Chrissy Teigen Jokes About the College Admissions Cheating Scam

Hot takes on the college admissions cheating scam have been all over the internet this week, so of course our favorite queen of social media had to provide her own thoughts on the story. After Felicity Huffman and Lori Loughlin, along with at least 48 other people, were charged with various crimes including paying bribes to help get their kids accepted into elite universities, Chrissy Teigen reacted to the scandal with a joke that poked fun at the news.

Teigen took to Twitter with a Photoshopped image that she seemingly made herself. It showed her face super-imposed over the body of a professional soccer player. Teigen gave John Legend, celebrity hair stylist Jen Atkin and her husband Mike Rosenthal the same treatment.

“Does this look real?” Teigen quipped in the accompanying tweet. “We are trying to get into Harvard.” She followed up with a second tweet that read, “I feel like mine could pass.”

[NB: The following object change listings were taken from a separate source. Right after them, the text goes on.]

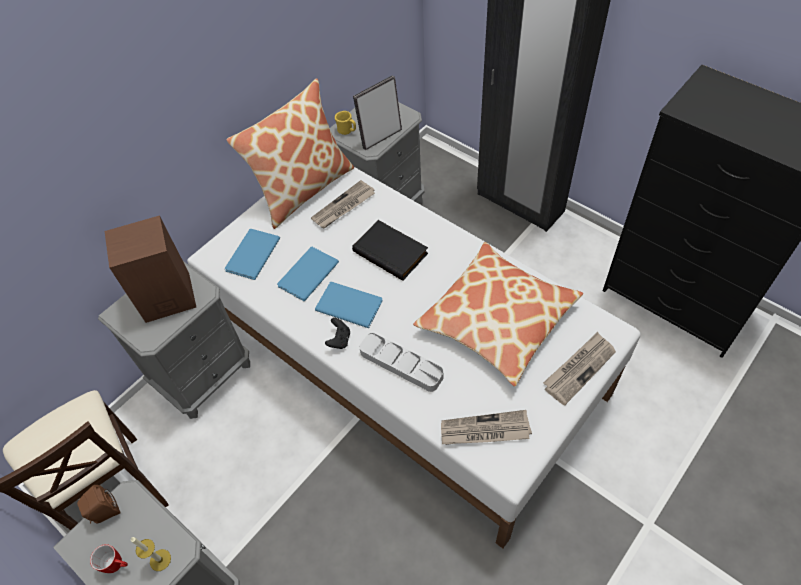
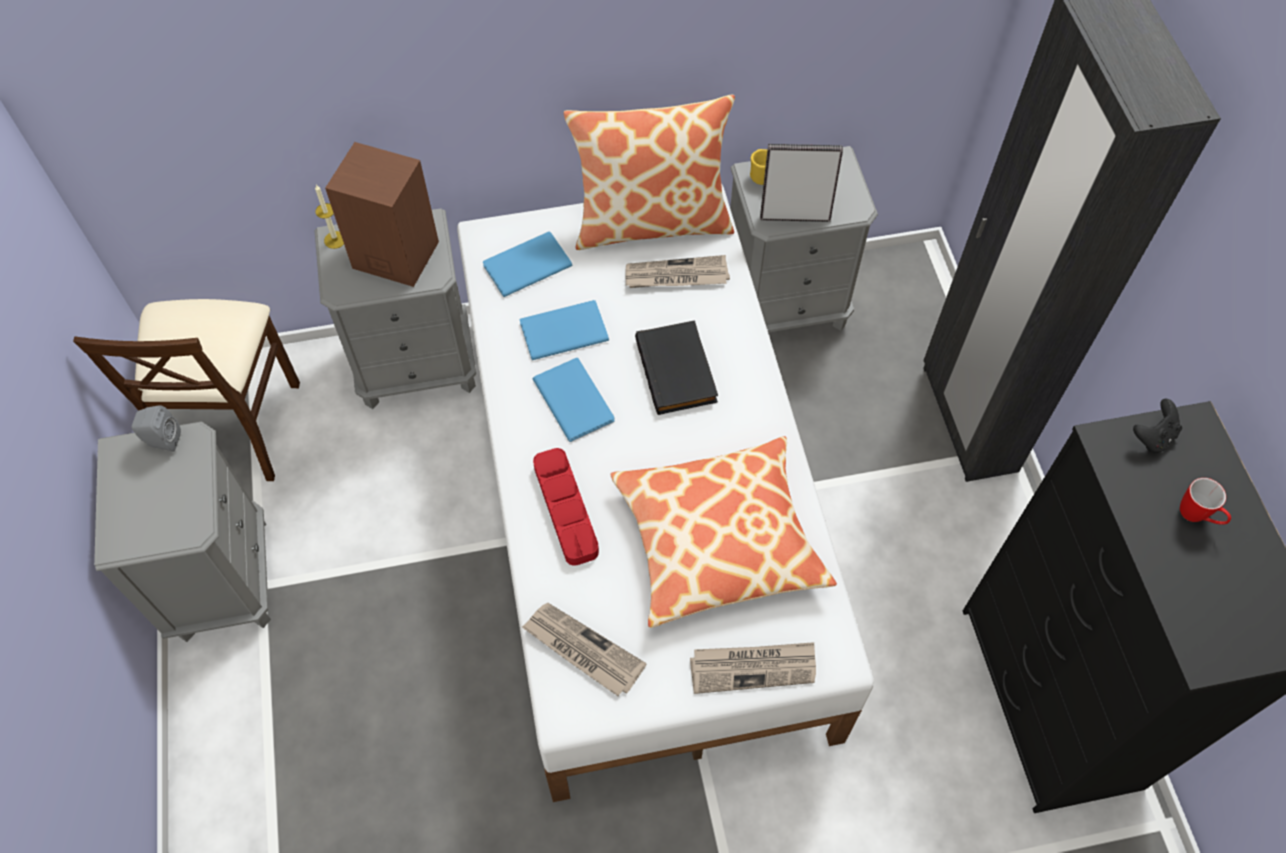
camera: 35 degrees right, 5 degrees up
(105, 513) = (162, 441): brown speaker -> grey speaker
(118, 565) = (134, 500): mug -> mug (1197, 517)
(160, 560) = (170, 524): candle -> candle (335, 240)
(339, 340) = (528, 432): black game controller -> black game controller (1153, 436)
(401, 364) = (566, 509): grey tray -> red tray

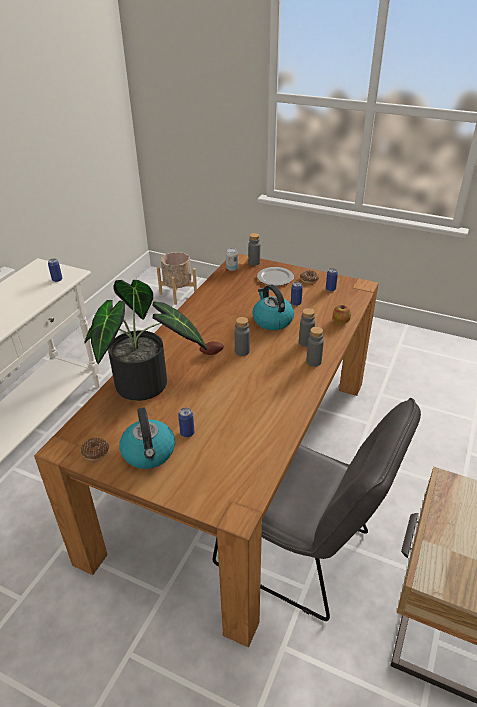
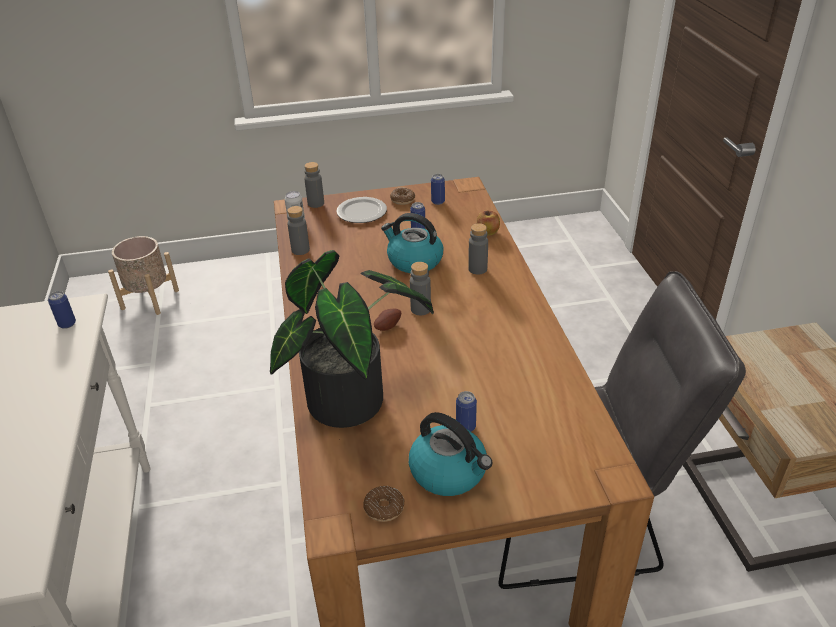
camera: 35 degrees left, 0 degrees up
(313, 362) = (509, 286): grey bottle -> grey bottle (300, 250)

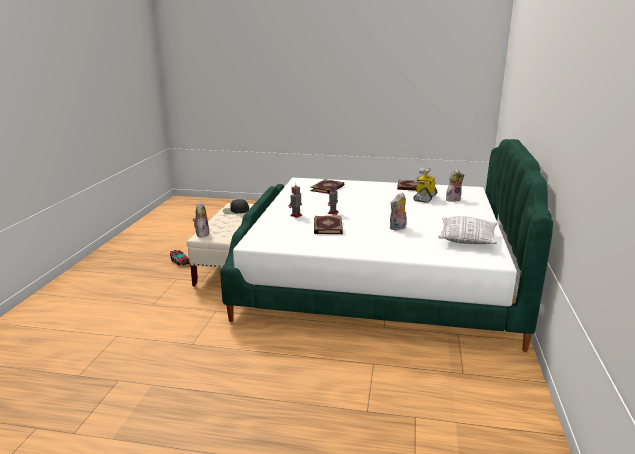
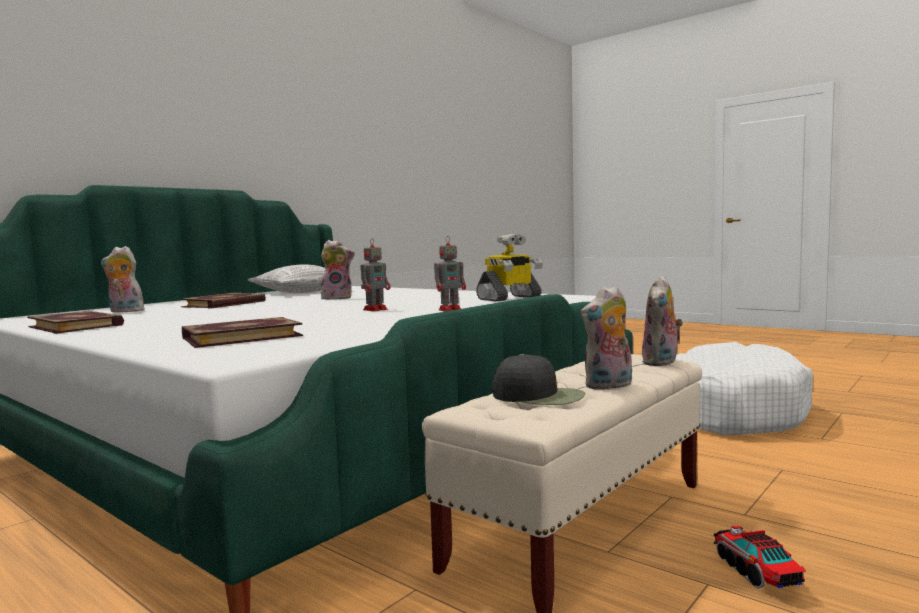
camera: 150 degrees left, 15 degrees down
(161, 358) = (728, 411): none -> white dog bed
(217, 218) = (609, 386): none -> plush toy
(327, 227) = (430, 301): book -> book (225, 304)
(424, 198) = (151, 314): toy robot -> toy robot (509, 298)

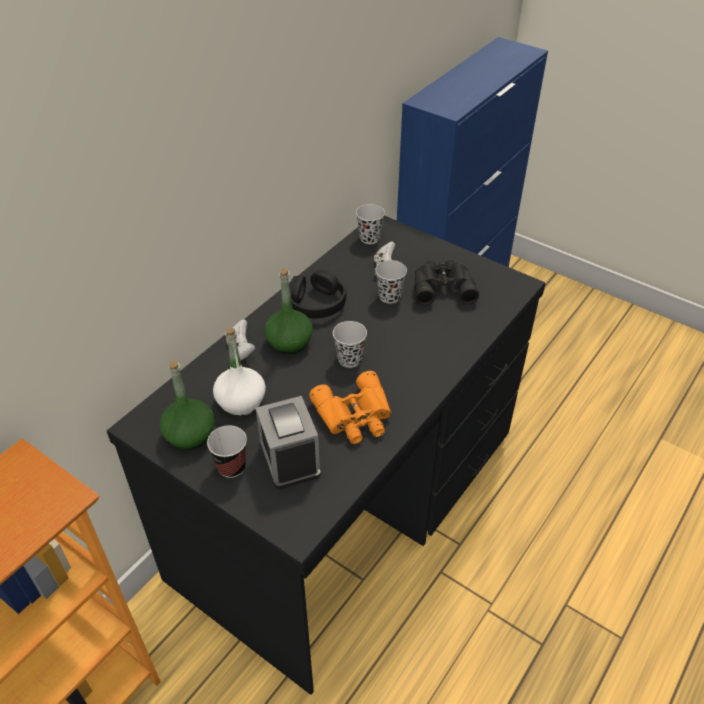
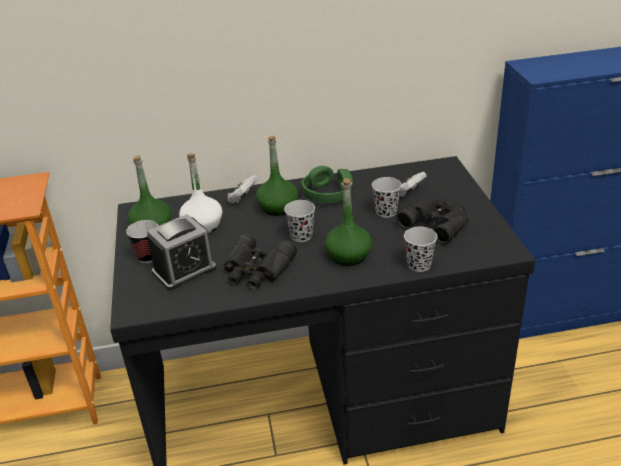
camera: 45 degrees right, 10 degrees down
(289, 458) = (184, 270): alarm clock -> alarm clock turned 150 degrees counterclockwise
(316, 303) = (328, 193): black headphones -> green headphones
(355, 416) = (256, 270): orange binoculars -> black binoculars
(369, 238) = (425, 170): black cup -> black cup (419, 265)
(414, 356) = (349, 256): none -> green bottle

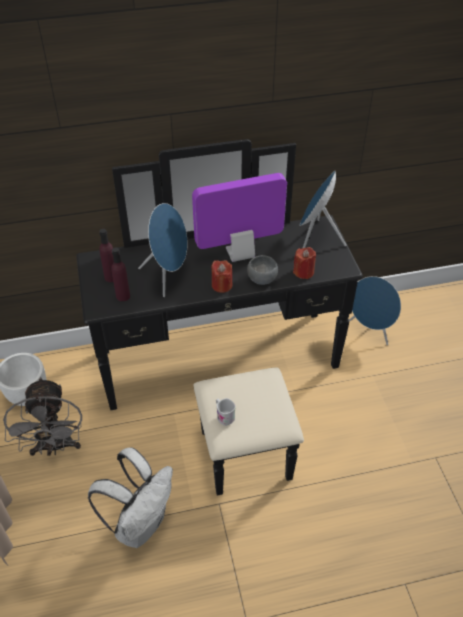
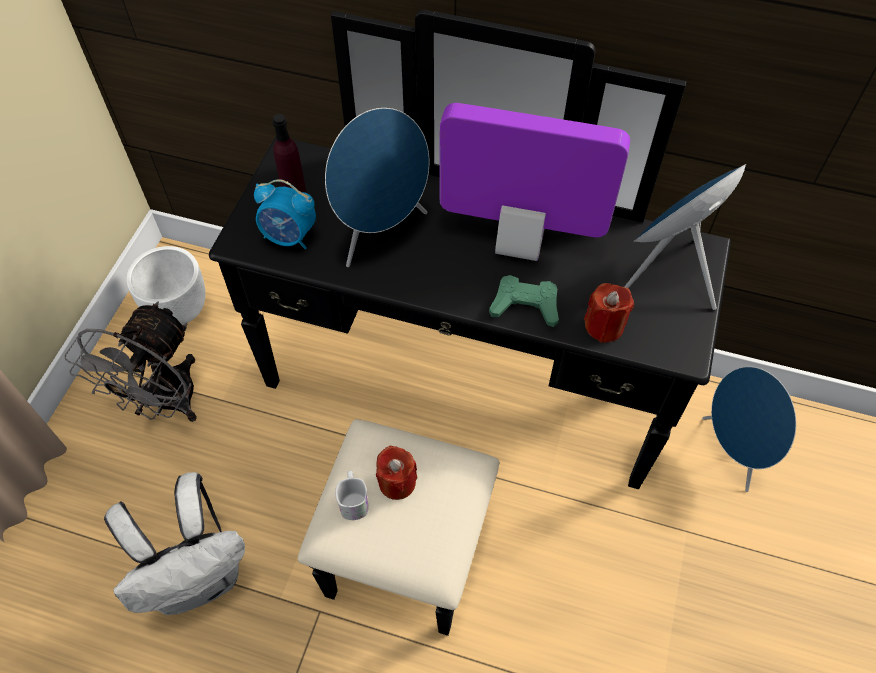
camera: 30 degrees right, 10 degrees up
(123, 296) = (289, 237): purple bottle -> alarm clock
(222, 285) = (450, 287): red candle -> red candle (397, 482)
(262, 278) = (525, 305): grey bowl -> green game controller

Teigen’s joke riffs off reports that Loughlin and her husband, Mossimo Giannulli, paid $500,000 in bribes to have two of their daughters designated as recruits to the University of Southern California crew team in order to ease their admission into the school. Reportedly, neither of their children actually participated in the sport. Additionally, Huffman and her husband, Shameless star William H. Macy, allegedly paid $15,000 to have their older daughter’s SAT test scores doctored by a special proctor at a “controlled” testing center to ensure she could get into college.

Legend retweeted Teigen’s post, though he did not provide any additional commentary. Meanwhile, Atkin reposted the tweet and joked, “If Mike made this I’m gonna murder him.” Rosenthal, who seems to use Twitter less frequently, did not react to the post at all.

Jokes aside, the charges leveled at Loughlin, Huffman and others are incredibly serious. When the news broke, Kelly Ripa commented on the scandal on Live with Kelly and Ryan, saying, “The whole thing is a shame and it’s robbing the kids the chance for them to achieve [getting into college] on their own.”